CREDC to develop secure, resilient cyber systems for oil and gas industry
Between Corpus Christi and Port Arthur, the Texas coastline is more than 100 miles of almost continuous refineries. When Hurricane Harvey struck the area this summer, it flooded this epicenter of Texas’ oil and gas industry, shutting down 22 percent of the United States’ refining capacity and closing all ports in the region, according to Forbes.
Major storms can damage not only the conventional physical elements of the oil and gas delivery systems -- such as the actual pipelines -- but also the hardware that supports the cyber systems used to control those delivery systems. When cyber operations shut down, it can have far-reaching consequences, says researcher Art Conklin.
Conklin is heading up a team with the Cyber Resilience Energy Delivery Consortium, led by the University of Illinois at Urbana-Champaign, who are looking to create more secure and resilient cyber systems for the oil and gas industry. A resilient cyber system is able to prevent, respond, and recover more quickly after a natural disaster, equipment failure, or attack.
Cyber networks form the backbone of the energy delivery systems that are responsible for moving natural gas, oil, and hazardous liquids through the nation’s 2.9 million miles of pipeline. The natural gas transmission pipelines connect to about 1,400 distribution systems that service more than 67 million customers, according to the U.S. Dept. of Energy, which funds CREDC’s research with support from the Dept. of Homeland Security.

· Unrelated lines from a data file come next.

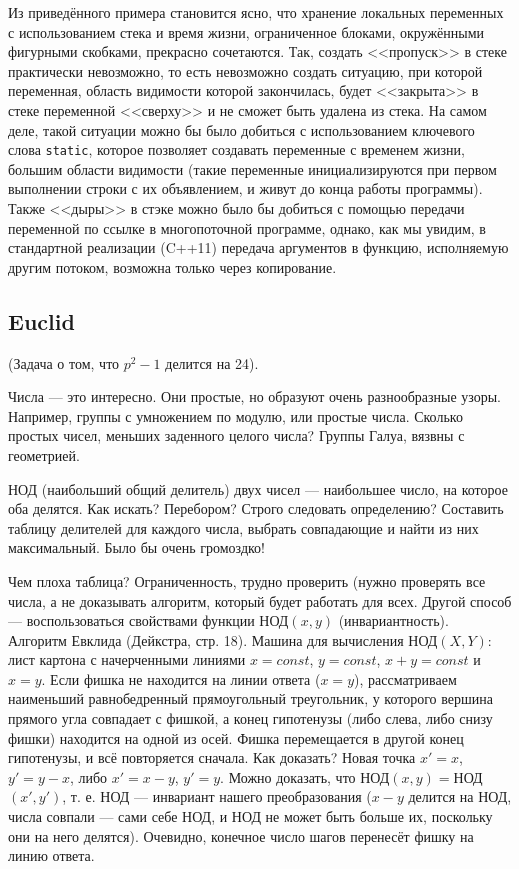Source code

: \documentclass{book}
\begin{document}
\inputminted{cpp}{lifetime.cpp}

Из приведённого примера становится ясно, что хранение локальных переменных с использованием стека и
время жизни, ограниченное блоками, окружёнными фигурными скобками, прекрасно сочетаются. Так,
создать <<пропуск>> в стеке практически невозможно, то есть невозможно создать ситуацию, при
которой переменная, область видимости которой закончилась, будет <<закрыта>> в стеке переменной
<<сверху>> и не сможет быть удалена из стека. На самом деле, такой ситуации можно бы было добиться
с использованием ключевого слова \texttt{static}, которое позволяет создавать переменные с
временем жизни, большим области видимости (такие переменные инициализируются при первом выполнении
строки с их объявлением, и живут до конца работы программы). Также <<дыры>> в стэке можно было бы
добиться с помощью передачи переменной по ссылке в многопоточной программе, однако, как мы увидим,
в стандартной реализации (C++11) передача аргументов в функцию, исполняемую другим потоком,
возможна только через копирование.


\subsection{Euclid}

(Задача о том, что $p^2 - 1$ делится на 24).

Числа  --- это интересно. Они простые, но образуют очень разнообразные узоры. Например, группы с
умножением по модулю, или простые числа. Сколько простых чисел, меньших заденного целого числа?
Группы Галуа, вязвны с геометрией.

НОД (наибольший общий делитель) двух чисел --- наибольшее число, на которое оба делятся. Как
искать? Перебором?
Строго следовать определению? Составить
таблицу делителей для каждого числа, выбрать совпадающие и найти из них максимальный. Было бы очень
громоздко!

Чем плоха
таблица? Ограниченность, трудно проверить (нужно проверять все числа, а не доказывать алгоритм,
который будет работать для всех. Другой способ --- воспользоваться свойствами функции НОД$(x, y)$ (инвариантность).
Алгоритм
Евклида (Дейкстра, стр. 18). Машина для вычисления НОД$(X, Y)$: лист картона с начерченными линиями
$x = const$, $y = const$, $x + y =
const$ и $x = y$. Если фишка не находится на линии ответа ($x = y$), рассматриваем наименьший
равнобедренный прямоугольный треугольник, у которого вершина прямого угла совпадает с фишкой, а
конец гипотенузы (либо слева, либо снизу фишки) находится на одной из осей. Фишка перемещается в
другой конец гипотенузы, и всё повторяется сначала. Как доказать? Новая точка $x' = x$, $y' = y -
x$, либо $x' = x - y$, $y' = y$. Можно доказать, что НОД$(x, y) = $НОД$(x', y')$, т. е. НОД ---
инвариант нашего преобразования ($x - y$ делится на НОД, числа совпали --- сами себе НОД, и НОД не
может быть больше их, поскольку они на него делятся). Очевидно, конечное число шагов перенесёт
фишку на линию ответа.
\end{document}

In addition to natural disasters like Hurricane Harvey, malicious attacks against the energy sector have grown in frequency and severity. While the electric grid has faced the majority of these threats, there is concern that the growing connectivity of pipeline systems to the Internet, to other communications systems, and to the electric grid itself make it increasingly vulnerable to attack. In 2011, a DHS report indicated that terrorist groups have discussed attacking certain pipeline systems.
“Most of the pipeline’s infrastructure has been isolated until the past five years or so, when people realized that network connectivity helped automate processes and improve efficiencies,” Conklin said. “It’s just that at the same time, it also introduced new risks.”
Unlike the power grid, which operates at the speed of light but whose local failures have relatively minor repercussions, pipelines move products through much slower, but with the potential for catastrophic failures due to the combustible properties of the chemicals. A case in point: The 2012 pipeline explosion in a residential neighborhood in San Bruno, Calif., which killed eight people.
To help mitigate those risks, Conklin’s team is creating technology and methodology that provides better security and access controls for processes, equipment, and data. The biggest challenge, he says, is the sheer size of the oil and gas industry’s footprint. The industry, which is involved in everything from to refining to shipping, has thousands of systems worldwide and is in the early stages of upgrading its legacy systems to state-of the-art.
“The number of people that can touch these systems is greatly larger than what we see with the power grid,” said Tim Yardley, associate director for technology in Illinois’ Information Trust Institute. “Managing remote access and access control in these companies is a far more challenging task.”
Still, Conklin believes that the oil and gas sector – which he says has been proactive in addressing the changing risk environment – is uniquely poised to contribute to more secure and resilient cyber systems, ultimately benefitting the nation.
“These companies are looking at this problem holistically, even though their business structure is very complex,” Conklin said. “It’s not unthinkable that as we solve resilience problems for oil and gas, we could be developing solutions that have applications for other industries as well.”